» **Задания**:
- 1) Перепишите часть рецензии, начиная со слов «Бездоказательность, безответственность, легковесность» и продолжая до слов «надругательство над искусством.». Переименуйте при этом «Театра им. Вахтангова» в «Вахтанговского театра».
- 2) Согласуются ли с рецензией следующие утверждения? (а) К мелодиям Вагнера и Моцарта в спектакле добавлена тревожная тема Фаустаса Латенаса. (б) Динкель стреляет в Миллера из пистолета. (в) Автор считает основную идею спектакля неясной. Для каждого утверждения ответьте «да» или «нет» и приведите решающие слова рецензии дословно.
- 3) Каково содержание рецензии? Изложите его в двух предложениях.

» **Отрывок текста**:

Отсутствие внутренней драматургии сказывается на мизансценировке: в течение действа герои сидят на стульях, бегают вокруг рояля, выходят каждый из своей двери, музицируют в центре сцены и не совершают ничего необыкновенного, что оправдало бы пустоту первой половины спектакля. Публика напряженно ждет, но единственным, что пробуждает в ней эмоции, кроме музыки (к мелодиям Вагнера и Моцарта Фаустас Латенас добавляет свою тревожную тему), становятся репризы Хазанова. Из того же ряда –комический эпизод фотографирования: дирижер, выведенный из терпения Динкелем, позирует у рояля, закрыв лицо рукой, а затем улыбается с опасностью вывихнуть челюсть, с ненавистью глядя в объектив. Скоро улыбка пропадет с высокомерного лица победителя и тирана, сменившись сначала бешенством, а потом парализующим страхом, доводящим маэстро буквально до слабоумия. Рисунок роли настолько размыт, что нельзя сказать, кто такой Ганс Миллер: в течение примерно часа сценического времени это неприятный желчный тип с непомерным самомнением, в финальном получасе невесть как превращающийся в закомплексованного трясущегося человечка, готового от ужаса признаться в чем угодно. В какой-то момент даже ставишь под сомнение искренность его саморазоблачения.

Не укладываются в голове и мотивы поступков Динкеля. Предположение, что измученный человек хотел преподать Миллеру урок великодушия, опровергается и способом его воплощения, и следующим за тем монологом о Боге, чьи руки по локоть в крови. Напыщенные слова, представляющие собой неталантливые перепевы надрывных и безысходных сентенций Альбера Камю, пытавшегося и одновременно боявшегося оказаться вне присутствия высших сил, обрываются так же резко и неоправданно, как и возникают: герой, картинно хватаясь за голову, опускает пистолет и собирается уходить. Его сломленная жертва в приступе стокгольмского синдрома испытывает сходное желание и раскаяние, проявляющееся на пустом месте, ибо пути к ним артист не обозначает даже пунктиром. Двое мужчин в психологически необъясненном отчаянии синхронно приходят к одним и тем же выводам, и, всячески демонстрируя, что жизнь их не удалась, но зато они нашли друг друга, медленно и торжественно шагают за дверь.

Основная идея спектакля ясна: это примирение, которое необходимо человечеству, разделенному множеством принципов, условностей, политических взглядов, расовыми и религиозными убеждениями etc. Мысль сама по себе правильная и актуальная для времени, в котором люди буквально засели в окопах, не слыша и не слушая никого, кто отличен от них. Но разве этот вывод не может быть сделан на другом материале и стоит ли ради него браться за рассмотрение болезненного и крайне неоднозначного вопроса, да еще и заданного на столь невысоком уровне? Неслучайно в анализе спектакля столько места уделяется пьесе: необязательные эпизоды не вычеркнуты, невнятные рассуждения не прояснены, конъюнктурные проблемы оставлены в неприкосновенности. Не дело постановщика исправлять творение драматурга, но выбор произведения говорит о многом. И если уж он сделан, качество сценической работы должно в нем убедить. «Фальшивая нота» – премьера, адекватная оригинальному тексту, и это главная ее беда.

Бездоказательность, безответственность, легковесность отличают драму Дидье Карона. Репризность и отсутствие верного психологического портрета героя характеризуют исполнение Г еннадия Хазанова. Нецелостность образа не позволяет понять персонаж Алексея Гуськова. Выбор очевидного решения, ясного еще до начала спектакля, и небрежность его воплощения определяют режиссуру Римаса Туминаса. Складываясь вместе, эти компоненты составляют крепкое действо, рассчитанное на развлечение публики, коей льстит мнимая серьезность обсуждаемой проблемы. И премьера Театра им. Вахтангова – не просто фальшивая нота в репертуаре сцены, а полуторачасовой концерт, целиком сыгранный мимо нот. Страшно представить, что сделал бы изувер-комендант Кейтель, услышь он такое надругательство над искусством.

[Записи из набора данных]
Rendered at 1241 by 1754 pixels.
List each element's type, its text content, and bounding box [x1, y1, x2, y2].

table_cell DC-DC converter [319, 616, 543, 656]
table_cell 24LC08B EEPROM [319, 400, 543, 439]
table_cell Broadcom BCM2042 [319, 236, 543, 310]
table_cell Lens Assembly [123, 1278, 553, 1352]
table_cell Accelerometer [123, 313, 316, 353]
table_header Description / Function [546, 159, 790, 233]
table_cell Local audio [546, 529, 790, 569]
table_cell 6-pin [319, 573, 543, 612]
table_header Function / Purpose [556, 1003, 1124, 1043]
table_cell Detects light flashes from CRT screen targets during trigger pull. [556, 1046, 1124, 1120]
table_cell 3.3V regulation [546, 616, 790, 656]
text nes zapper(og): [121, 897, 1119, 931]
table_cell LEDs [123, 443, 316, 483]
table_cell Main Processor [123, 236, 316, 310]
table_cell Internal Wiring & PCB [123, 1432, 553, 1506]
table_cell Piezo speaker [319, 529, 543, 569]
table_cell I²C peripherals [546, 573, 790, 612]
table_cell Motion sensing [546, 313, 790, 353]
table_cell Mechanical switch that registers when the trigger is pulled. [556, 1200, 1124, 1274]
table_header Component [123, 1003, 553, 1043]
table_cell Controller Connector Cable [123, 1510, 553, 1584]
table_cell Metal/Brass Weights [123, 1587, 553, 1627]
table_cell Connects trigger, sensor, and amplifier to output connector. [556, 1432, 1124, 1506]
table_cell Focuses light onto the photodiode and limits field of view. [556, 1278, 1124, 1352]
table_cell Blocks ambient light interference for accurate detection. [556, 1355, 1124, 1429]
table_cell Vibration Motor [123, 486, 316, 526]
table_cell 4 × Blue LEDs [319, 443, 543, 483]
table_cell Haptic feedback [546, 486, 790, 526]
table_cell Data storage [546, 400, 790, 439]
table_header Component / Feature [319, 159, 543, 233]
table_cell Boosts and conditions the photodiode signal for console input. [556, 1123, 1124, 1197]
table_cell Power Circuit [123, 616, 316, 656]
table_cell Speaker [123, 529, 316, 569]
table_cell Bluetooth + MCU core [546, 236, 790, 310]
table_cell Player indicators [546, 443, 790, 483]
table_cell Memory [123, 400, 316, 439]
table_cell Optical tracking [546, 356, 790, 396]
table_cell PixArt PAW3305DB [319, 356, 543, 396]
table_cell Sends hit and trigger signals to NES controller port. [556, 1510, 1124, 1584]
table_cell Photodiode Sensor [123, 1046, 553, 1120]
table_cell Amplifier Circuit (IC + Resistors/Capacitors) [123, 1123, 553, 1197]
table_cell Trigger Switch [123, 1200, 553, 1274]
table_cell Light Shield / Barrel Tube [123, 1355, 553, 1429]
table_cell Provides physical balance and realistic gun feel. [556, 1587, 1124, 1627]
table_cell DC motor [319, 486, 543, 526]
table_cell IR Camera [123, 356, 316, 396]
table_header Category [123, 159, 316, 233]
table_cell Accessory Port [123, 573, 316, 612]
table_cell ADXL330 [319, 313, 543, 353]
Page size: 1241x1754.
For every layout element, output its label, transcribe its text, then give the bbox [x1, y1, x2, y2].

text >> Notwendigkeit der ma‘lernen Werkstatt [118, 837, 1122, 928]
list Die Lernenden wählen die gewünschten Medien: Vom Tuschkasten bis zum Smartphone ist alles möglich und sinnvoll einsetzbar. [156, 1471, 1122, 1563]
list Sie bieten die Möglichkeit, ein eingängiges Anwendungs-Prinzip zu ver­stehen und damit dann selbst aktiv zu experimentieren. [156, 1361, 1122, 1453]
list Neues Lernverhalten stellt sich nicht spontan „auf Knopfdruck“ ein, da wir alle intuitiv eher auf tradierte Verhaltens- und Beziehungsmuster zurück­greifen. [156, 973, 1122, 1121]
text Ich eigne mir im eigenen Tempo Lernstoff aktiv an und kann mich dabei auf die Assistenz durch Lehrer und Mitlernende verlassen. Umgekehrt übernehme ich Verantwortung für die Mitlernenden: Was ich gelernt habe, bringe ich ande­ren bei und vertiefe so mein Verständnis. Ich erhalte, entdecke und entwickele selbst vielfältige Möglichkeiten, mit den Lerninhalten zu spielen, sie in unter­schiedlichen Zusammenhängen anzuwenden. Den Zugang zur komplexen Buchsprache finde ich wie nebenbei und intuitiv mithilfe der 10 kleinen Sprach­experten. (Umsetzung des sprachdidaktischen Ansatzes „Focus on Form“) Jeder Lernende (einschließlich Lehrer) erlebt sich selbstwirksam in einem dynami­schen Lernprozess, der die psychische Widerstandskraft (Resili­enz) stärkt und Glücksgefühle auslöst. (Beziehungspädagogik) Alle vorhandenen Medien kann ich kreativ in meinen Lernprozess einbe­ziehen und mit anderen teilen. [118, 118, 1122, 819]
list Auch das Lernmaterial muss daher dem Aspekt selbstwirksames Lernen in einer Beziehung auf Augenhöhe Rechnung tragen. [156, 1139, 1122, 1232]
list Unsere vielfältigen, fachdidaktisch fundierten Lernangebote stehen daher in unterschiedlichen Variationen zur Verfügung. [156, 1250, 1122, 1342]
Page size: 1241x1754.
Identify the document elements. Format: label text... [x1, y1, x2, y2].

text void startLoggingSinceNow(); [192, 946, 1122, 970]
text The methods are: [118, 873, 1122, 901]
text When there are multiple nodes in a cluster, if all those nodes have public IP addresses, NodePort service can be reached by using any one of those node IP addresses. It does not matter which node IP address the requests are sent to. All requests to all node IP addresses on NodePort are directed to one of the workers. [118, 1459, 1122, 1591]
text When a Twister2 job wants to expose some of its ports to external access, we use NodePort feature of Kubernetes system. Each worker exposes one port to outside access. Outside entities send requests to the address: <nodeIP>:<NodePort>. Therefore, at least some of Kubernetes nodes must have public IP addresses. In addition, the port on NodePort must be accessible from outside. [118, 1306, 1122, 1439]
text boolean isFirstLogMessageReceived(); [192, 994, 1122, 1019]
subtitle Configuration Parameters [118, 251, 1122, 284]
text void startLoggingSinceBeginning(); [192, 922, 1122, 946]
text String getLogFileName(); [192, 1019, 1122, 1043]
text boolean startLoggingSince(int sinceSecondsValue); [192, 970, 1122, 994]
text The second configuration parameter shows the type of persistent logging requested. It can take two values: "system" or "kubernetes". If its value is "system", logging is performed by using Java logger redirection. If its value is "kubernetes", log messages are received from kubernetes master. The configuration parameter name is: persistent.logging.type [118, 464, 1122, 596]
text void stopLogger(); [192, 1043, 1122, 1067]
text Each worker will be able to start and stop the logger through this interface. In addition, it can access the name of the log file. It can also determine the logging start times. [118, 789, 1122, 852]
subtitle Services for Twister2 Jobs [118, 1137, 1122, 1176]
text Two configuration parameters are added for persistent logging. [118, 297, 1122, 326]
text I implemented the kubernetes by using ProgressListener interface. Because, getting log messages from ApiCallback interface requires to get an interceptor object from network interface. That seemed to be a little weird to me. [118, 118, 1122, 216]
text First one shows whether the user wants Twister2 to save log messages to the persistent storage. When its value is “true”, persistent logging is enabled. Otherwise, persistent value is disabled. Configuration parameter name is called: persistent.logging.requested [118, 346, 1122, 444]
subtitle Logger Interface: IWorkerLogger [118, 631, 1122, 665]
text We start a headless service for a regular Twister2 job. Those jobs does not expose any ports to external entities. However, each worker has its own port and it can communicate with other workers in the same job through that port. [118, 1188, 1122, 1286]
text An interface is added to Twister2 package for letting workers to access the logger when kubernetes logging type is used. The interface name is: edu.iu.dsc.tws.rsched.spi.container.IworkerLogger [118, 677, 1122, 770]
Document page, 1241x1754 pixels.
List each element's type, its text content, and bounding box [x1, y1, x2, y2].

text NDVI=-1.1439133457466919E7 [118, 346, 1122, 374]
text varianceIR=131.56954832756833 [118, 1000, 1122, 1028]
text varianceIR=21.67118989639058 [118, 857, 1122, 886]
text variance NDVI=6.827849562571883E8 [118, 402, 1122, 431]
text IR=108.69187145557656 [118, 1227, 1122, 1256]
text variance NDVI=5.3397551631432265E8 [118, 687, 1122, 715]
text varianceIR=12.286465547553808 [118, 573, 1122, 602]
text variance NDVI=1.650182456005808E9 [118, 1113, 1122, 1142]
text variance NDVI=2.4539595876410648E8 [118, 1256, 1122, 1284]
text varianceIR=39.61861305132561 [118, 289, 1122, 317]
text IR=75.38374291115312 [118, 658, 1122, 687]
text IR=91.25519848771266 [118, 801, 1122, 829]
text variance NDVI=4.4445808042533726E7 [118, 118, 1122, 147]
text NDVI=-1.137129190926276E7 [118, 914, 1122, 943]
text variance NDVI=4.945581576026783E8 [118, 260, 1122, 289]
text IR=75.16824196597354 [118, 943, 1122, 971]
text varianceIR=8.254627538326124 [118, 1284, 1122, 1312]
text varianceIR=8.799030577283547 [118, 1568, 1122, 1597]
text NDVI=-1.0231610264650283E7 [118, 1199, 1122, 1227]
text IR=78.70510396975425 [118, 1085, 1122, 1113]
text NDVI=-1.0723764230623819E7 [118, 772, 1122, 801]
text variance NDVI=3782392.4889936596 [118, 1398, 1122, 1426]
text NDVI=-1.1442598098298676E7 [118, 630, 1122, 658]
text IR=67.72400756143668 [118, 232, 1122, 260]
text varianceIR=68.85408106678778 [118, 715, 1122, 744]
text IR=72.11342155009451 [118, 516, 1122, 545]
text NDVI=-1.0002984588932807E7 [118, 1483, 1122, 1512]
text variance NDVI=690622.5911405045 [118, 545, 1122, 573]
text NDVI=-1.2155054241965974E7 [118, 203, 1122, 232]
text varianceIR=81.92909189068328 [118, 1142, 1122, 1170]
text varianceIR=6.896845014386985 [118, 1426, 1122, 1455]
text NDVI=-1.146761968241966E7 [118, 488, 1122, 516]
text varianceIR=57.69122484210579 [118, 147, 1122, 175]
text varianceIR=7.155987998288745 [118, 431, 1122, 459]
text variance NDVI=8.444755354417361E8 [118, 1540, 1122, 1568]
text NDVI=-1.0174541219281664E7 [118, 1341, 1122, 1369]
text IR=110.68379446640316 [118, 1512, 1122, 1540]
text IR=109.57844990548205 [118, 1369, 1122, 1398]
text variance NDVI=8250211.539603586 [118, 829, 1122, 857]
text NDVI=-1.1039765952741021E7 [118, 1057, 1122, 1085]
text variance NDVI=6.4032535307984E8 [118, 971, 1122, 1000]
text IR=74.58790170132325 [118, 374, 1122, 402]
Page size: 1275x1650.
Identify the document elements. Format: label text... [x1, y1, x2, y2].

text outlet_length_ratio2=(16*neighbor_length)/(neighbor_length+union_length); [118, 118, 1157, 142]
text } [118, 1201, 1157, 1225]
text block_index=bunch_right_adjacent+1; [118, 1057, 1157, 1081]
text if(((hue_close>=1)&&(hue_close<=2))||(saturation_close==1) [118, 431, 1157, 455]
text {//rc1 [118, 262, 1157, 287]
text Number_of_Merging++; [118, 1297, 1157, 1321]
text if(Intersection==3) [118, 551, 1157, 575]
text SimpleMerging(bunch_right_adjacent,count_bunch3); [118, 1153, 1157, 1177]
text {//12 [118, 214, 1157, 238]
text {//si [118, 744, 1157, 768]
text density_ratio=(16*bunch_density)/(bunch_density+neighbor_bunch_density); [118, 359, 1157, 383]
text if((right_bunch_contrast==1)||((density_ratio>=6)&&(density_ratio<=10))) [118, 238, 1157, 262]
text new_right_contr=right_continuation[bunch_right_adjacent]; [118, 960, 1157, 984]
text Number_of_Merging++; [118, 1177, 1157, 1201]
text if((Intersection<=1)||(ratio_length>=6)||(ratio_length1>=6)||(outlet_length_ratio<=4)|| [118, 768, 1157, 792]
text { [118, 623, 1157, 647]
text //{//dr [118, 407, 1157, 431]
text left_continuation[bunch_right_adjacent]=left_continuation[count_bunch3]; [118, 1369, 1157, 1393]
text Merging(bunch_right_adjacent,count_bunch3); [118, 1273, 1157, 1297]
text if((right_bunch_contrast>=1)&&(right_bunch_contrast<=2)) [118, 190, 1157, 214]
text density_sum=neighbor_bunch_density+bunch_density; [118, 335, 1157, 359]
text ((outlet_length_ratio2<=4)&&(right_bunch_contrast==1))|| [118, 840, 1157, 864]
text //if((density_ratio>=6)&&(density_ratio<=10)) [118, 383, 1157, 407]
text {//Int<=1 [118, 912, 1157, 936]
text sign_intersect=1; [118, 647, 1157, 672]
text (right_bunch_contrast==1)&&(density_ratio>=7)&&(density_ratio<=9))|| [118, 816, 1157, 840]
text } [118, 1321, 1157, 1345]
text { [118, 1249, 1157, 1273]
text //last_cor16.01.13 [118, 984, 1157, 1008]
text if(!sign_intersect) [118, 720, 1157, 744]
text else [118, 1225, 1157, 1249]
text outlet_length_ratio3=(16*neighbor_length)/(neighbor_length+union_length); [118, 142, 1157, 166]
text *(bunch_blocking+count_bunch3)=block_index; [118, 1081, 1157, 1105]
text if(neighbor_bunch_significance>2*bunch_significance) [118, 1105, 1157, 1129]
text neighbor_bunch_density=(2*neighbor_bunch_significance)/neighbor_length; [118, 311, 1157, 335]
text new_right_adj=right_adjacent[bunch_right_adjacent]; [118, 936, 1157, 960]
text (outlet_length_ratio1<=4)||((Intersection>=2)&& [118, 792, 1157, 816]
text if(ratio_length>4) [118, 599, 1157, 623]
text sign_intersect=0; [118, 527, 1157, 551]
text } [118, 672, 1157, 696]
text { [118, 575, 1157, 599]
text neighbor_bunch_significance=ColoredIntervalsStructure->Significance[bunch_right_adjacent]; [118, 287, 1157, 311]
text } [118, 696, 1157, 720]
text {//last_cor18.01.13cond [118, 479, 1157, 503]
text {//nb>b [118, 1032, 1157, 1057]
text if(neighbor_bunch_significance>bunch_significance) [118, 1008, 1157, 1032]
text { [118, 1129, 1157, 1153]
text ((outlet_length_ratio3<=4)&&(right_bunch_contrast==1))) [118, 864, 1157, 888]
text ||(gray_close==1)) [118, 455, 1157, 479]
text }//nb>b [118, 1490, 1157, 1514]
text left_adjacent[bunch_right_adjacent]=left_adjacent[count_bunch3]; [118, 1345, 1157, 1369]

» **Ответы**:
- 1)
Бездоказательность, безответственность, легковесность отличают драму Дидье Карона. Репризность и отсутствие верного психологического портрета героя характеризуют исполнение Г еннадия Хазанова. Нецелостность образа не позволяет понять персонаж Алексея Гуськова. Выбор очевидного решения, ясного еще до начала спектакля, и небрежность его воплощения определяют режиссуру Римаса Туминаса. Складываясь вместе, эти компоненты составляют крепкое действо, рассчитанное на развлечение публики, коей льстит мнимая серьезность обсуждаемой проблемы. И премьера Вахтанговского театра – не просто фальшивая нота в репертуаре сцены, а полуторачасовой концерт, целиком сыгранный мимо нот. Страшно представить, что сделал бы изувер-комендант Кейтель, услышь он такое надругательство над искусством.

- 2)
(а) Да: «к мелодиям Вагнера и Моцарта Фаустас Латенас добавляет свою тревожную тему».
(б) Нет: «опускает пистолет и собирается уходить».
(в) Нет: «Основная идея спектакля ясна».

- 3) Автор рецензии упрекает драму Дидье Карона в бездоказательности и легковесности, исполнение Геннадия Хазанова в репризности, персонаж Алексея Гуськова в нецелостности образа, а режиссуру Римаса Туминаса в очевидности решения и небрежности воплощения. Идею примирения автор признает правильной и актуальной, однако называет премьеру Театра им. Вахтангова действом, рассчитанным на развлечение публики, и концертом, «целиком сыгранным мимо нот».